A total of 3,455.54 tons of solid manure were removed from the wetlands near Emerald Sky Dairy. The manure was spread at a rate ranging from 10 tons per acre to 50 tons per acre, depending on the field, according to the DNR report.
The total amount of manure removed from the wetlands was the equivalent of about 7,000 half-ton pickup truck loads or 6.91 million pounds of manure.
During the cleanup, a tear in the liner of the waste storage facility also was detected. A new section of liner was put over the tear, and then the liner was weighted down with a three-foot deep section of sand to seal the tear.
At the time of the remediation, representatives for Emerald Sky Dairy said they wanted to construct a new waste storage facility. In addition to the tear in the liner, excessive accumulation of manure solids had reduced the storage capacity, and the solids were unable to be removed from under the cover without damaging the structure, according to the DNR report.
Building a new waste storage facility would bring Emerald Sky Dairy into compliance with current state standards and would also address feed storage pad runoff, the manure solids stacking area and the calf shed runoff, the DNR report states.
According to information Dupre provided, a new waste storage facility has been built at Emerald Sky Dairy, and the old manure lagoon has been abandoned and filled in.
In some areas of the wetland, manure was 13 inches deep, and a yard stick was fully submerged without reaching the bottom of the discharged material on the south edge of the wetland pond, according to the DNR report.

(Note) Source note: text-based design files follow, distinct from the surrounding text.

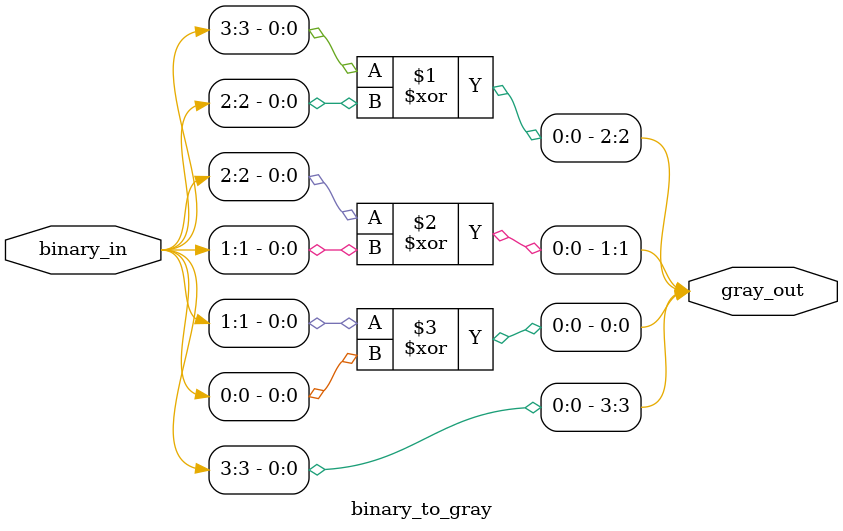
<source format=v>
`timescale 1ns/1ps

module binary_to_gray( input [3:0] binary_in,
output [3:0] gray_out );

buf buf1(gray_out[3] ,binary_in[3]);
xor xor1(gray_out[2],binary_in[3],binary_in[2]),
 xor2(gray_out[1],binary_in[2],binary_in[1]),
 xor3(gray_out[0],binary_in[1],binary_in[0]);

endmodule

</source>
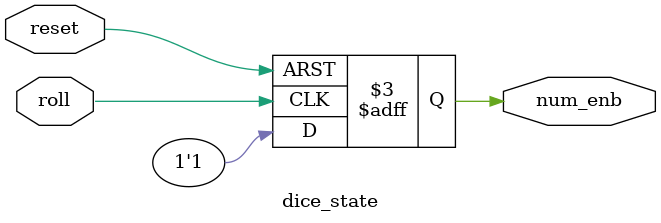
<source format=sv>
module dice_state (
	input logic roll,
	input logic reset,
	output logic num_enb
);

always_ff @(posedge roll, negedge reset) begin
	if (!reset) begin
		num_enb <= 0;
	end else if (roll) begin
		num_enb <= 1;
	end
end

endmodule
</source>
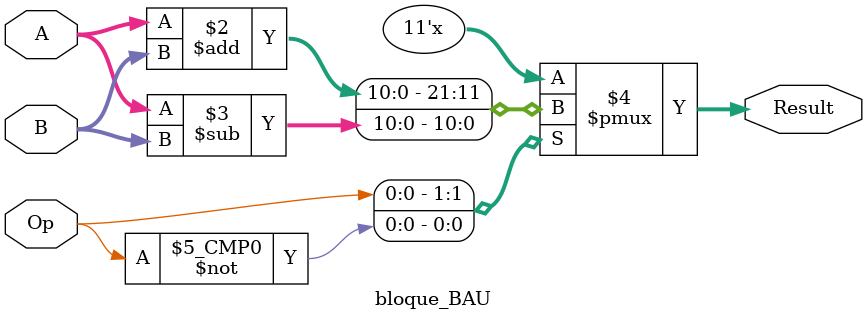
<source format=v>
`timescale 1ns / 1ps
module bloque_BAU
#(parameter msb=10)
(A,B,Op,Result);

// Entrada modulo
input wire [msb:0] A;
input wire [msb:0] B;
input wire Op;

// Salidas modulo
output reg signed [msb:0] Result; 

always @(*)
	case(Op)
		1: Result=A+B;//ADD
		0: Result=A-B;//SUB
		default: Result = 0;
	endcase
endmodule

</source>
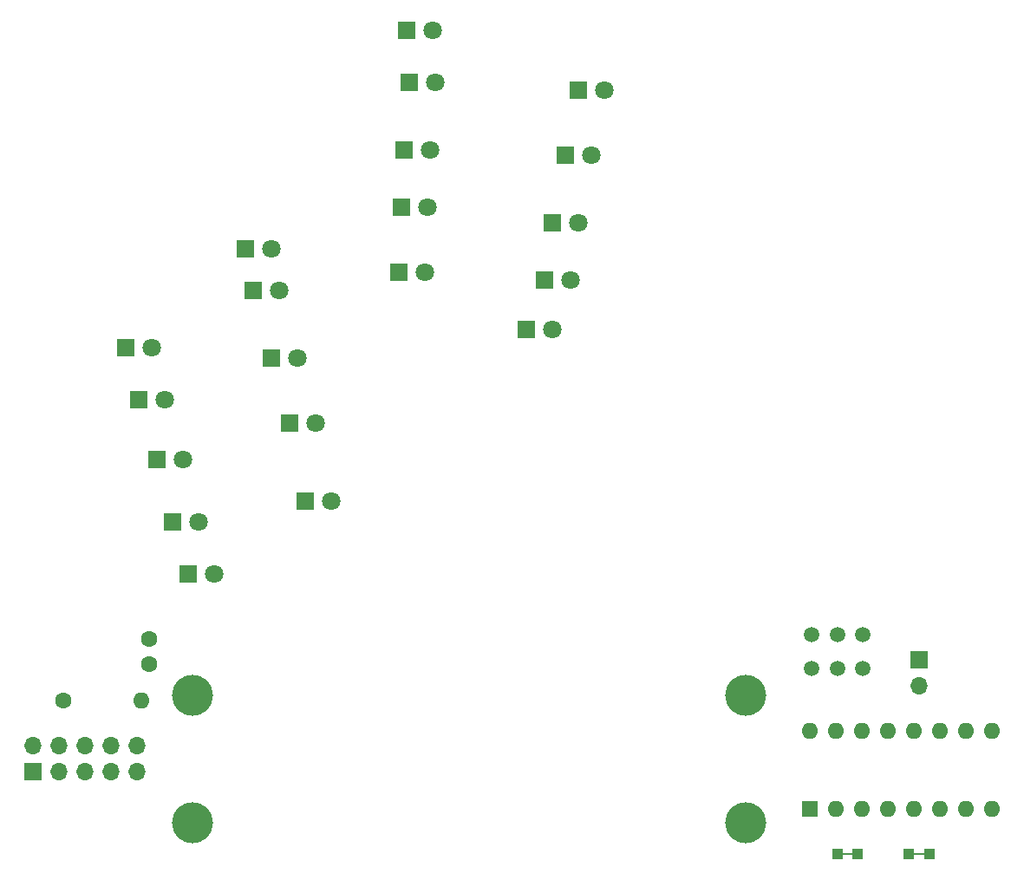
<source format=gbr>
G04 #@! TF.FileFunction,Soldermask,Top*
%FSLAX46Y46*%
G04 Gerber Fmt 4.6, Leading zero omitted, Abs format (unit mm)*
G04 Created by KiCad (PCBNEW 4.0.6) date 11/09/17 18:30:30*
%MOMM*%
%LPD*%
G01*
G04 APERTURE LIST*
%ADD10C,0.100000*%
%ADD11C,4.000000*%
%ADD12R,1.800000X1.800000*%
%ADD13C,1.800000*%
%ADD14C,1.600000*%
%ADD15O,1.600000X1.600000*%
%ADD16C,1.500000*%
%ADD17R,1.600000X1.600000*%
%ADD18R,1.700000X1.700000*%
%ADD19O,1.700000X1.700000*%
%ADD20R,1.000000X1.000000*%
%ADD21R,1.000000X0.254000*%
G04 APERTURE END LIST*
D10*
D11*
X172000000Y-145000000D03*
X118000000Y-132500000D03*
X172000000Y-132500000D03*
D12*
X111506000Y-98552000D03*
D13*
X114046000Y-98552000D03*
D12*
X114554000Y-109474000D03*
D13*
X117094000Y-109474000D03*
D12*
X117602000Y-120650000D03*
D13*
X120142000Y-120650000D03*
D12*
X112776000Y-103632000D03*
D13*
X115316000Y-103632000D03*
D12*
X116078000Y-115570000D03*
D13*
X118618000Y-115570000D03*
D12*
X123190000Y-88900000D03*
D13*
X125730000Y-88900000D03*
D12*
X125730000Y-99568000D03*
D13*
X128270000Y-99568000D03*
D12*
X129032000Y-113538000D03*
D13*
X131572000Y-113538000D03*
D12*
X123952000Y-92964000D03*
D13*
X126492000Y-92964000D03*
D12*
X127508000Y-105918000D03*
D13*
X130048000Y-105918000D03*
D12*
X138938000Y-67564000D03*
D13*
X141478000Y-67564000D03*
D12*
X138684000Y-79248000D03*
D13*
X141224000Y-79248000D03*
D12*
X138176000Y-91186000D03*
D13*
X140716000Y-91186000D03*
D12*
X139192000Y-72644000D03*
D13*
X141732000Y-72644000D03*
D12*
X138430000Y-84836000D03*
D13*
X140970000Y-84836000D03*
D12*
X155702000Y-73406000D03*
D13*
X158242000Y-73406000D03*
D12*
X153162000Y-86360000D03*
D13*
X155702000Y-86360000D03*
D12*
X150622000Y-96774000D03*
D13*
X153162000Y-96774000D03*
D12*
X154432000Y-79756000D03*
D13*
X156972000Y-79756000D03*
D12*
X152400000Y-91948000D03*
D13*
X154940000Y-91948000D03*
D14*
X105380000Y-133000000D03*
D15*
X113000000Y-133000000D03*
D16*
X181000000Y-126550000D03*
X183500000Y-126550000D03*
X178500000Y-126550000D03*
X178500000Y-129850000D03*
X181000000Y-129850000D03*
X183500000Y-129850000D03*
D17*
X178300000Y-143620000D03*
D15*
X196080000Y-136000000D03*
X180840000Y-143620000D03*
X193540000Y-136000000D03*
X183380000Y-143620000D03*
X191000000Y-136000000D03*
X185920000Y-143620000D03*
X188460000Y-136000000D03*
X188460000Y-143620000D03*
X185920000Y-136000000D03*
X191000000Y-143620000D03*
X183380000Y-136000000D03*
X193540000Y-143620000D03*
X180840000Y-136000000D03*
X196080000Y-143620000D03*
X178300000Y-136000000D03*
D18*
X189000000Y-129000000D03*
D19*
X189000000Y-131540000D03*
D14*
X113750000Y-129500000D03*
X113750000Y-127000000D03*
D11*
X118000000Y-145000000D03*
D18*
X102460000Y-140000000D03*
D19*
X102460000Y-137460000D03*
X105000000Y-140000000D03*
X105000000Y-137460000D03*
X107540000Y-140000000D03*
X107540000Y-137460000D03*
X110080000Y-140000000D03*
X110080000Y-137460000D03*
X112620000Y-140000000D03*
X112620000Y-137460000D03*
D20*
X183000000Y-148000000D03*
X181000000Y-148000000D03*
D21*
X182000000Y-148000000D03*
D20*
X188000000Y-148000000D03*
X190000000Y-148000000D03*
D21*
X189000000Y-148000000D03*
M02*

</source>
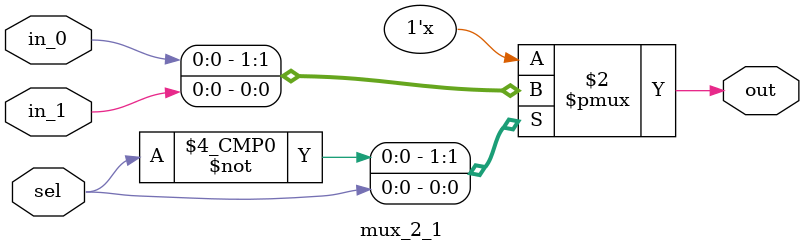
<source format=v>
module mux_2_1(
input in_0,in_1,sel,
output reg out);
always@(*) begin
case(sel)
1'b0: out=in_0;
1'b1: out=in_1;
endcase
end
endmodule


</source>
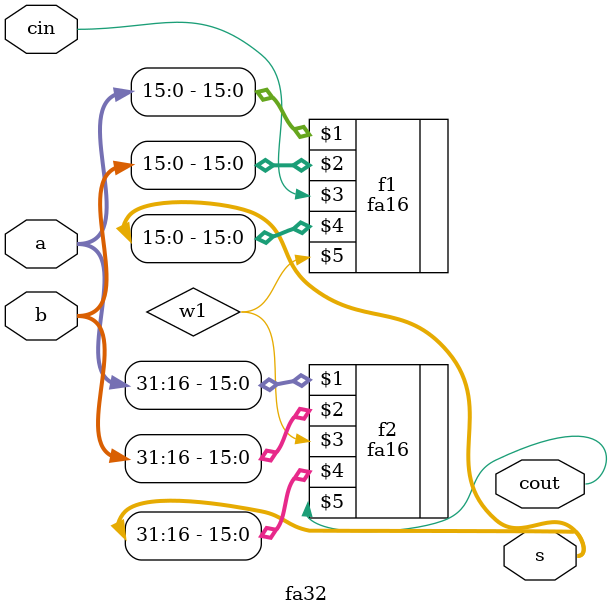
<source format=v>
module fa32(a,b,cin,s,cout);
	input [31:0]a,b;
	input cin;
	output [31:0]s;
	output cout;
	wire w1;
	fa16 f1(a[15:0],b[15:0],cin,s[15:0],w1);
	fa16 f2(a[31:16],b[31:16],w1,s[31:16],cout);
endmodule

</source>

Liz Griffith, safety director for Emerald Sky Dairy, reported the manure spill to the DNR hotline on Wednesday, March 29, 2017. The DNR had received an anonymous text message informing them of the manure spill at Emerald Sky Dairy on Tuesday, March 28. Steve Olson, a land use and conservation specialist with St. Croix County, had received an anonymous e-mail message regarding the manure spill and contacted the farm. Olson and Griffith conducted a site visit March 29, and Olson recommended Emerald Sky Dairy call the hotline about what he had discovered during his visit, according to the DNR report.
T.J. Tuls was not part of the Emerald Sky Dairy operation at the time of the manure spill, and the previous manager, Mark Tuls, was fired soon after the manure spill, although the reasons why Mark Tuls was fired were not known. Griffith also was not employed by Emerald Sky Dairy at the time of the manure spill, the DNR report states.
All together, Emerald Sky Dairy spent $152,519 on cleanup of the manure spill.
The DNR made a referral to the Wisconsin Department of Justice on April 26, 2018, about the Emerald Sky Dairy manure spill for alleged violations of the dairy’s Wisconsin Pollutant Discharge Elimination System permit.
The alleged violations of permit conditions include production area discharge limitations; discharge prevention; duty to mitigate; spill reporting; and noncompliance 24 hour reporting.
A decision has not yet been made by the DOJ whether to take any enforcement action against Emerald Sky Dairy in the form of civil prosecution.
Emerald Dairy LLC was purchased by Emerald Sky Dairy on March 1, 2016.
In April of 2016, Emerald Sky Dairy submitted a preliminary application to modify the WPDES permit to expand the dairy facility.
DNR staff visited Emerald Sky Dairy August 30, 2016, to discuss the plans for expansion and noticed issues that required immediate action, such as stacks of manure, a pile of dead animals and a manure-laden sand building that was overflowing but with no runoff controls present.
Leah Nicol of the DNR spoke by telephone with Emerald Sky Dairy owner Todd Tuls about the issues that had been found on the site visit on September 2, 2016, and on October 4, 2016, a letter regarding Emerald Sky Dairy’s incomplete application for a modification to the WPDES permit was mailed out.
The DNR did not receive final application materials to modify Emerald Sky Dairy’s WPDES permit for the proposed expansion, according to the DNR report.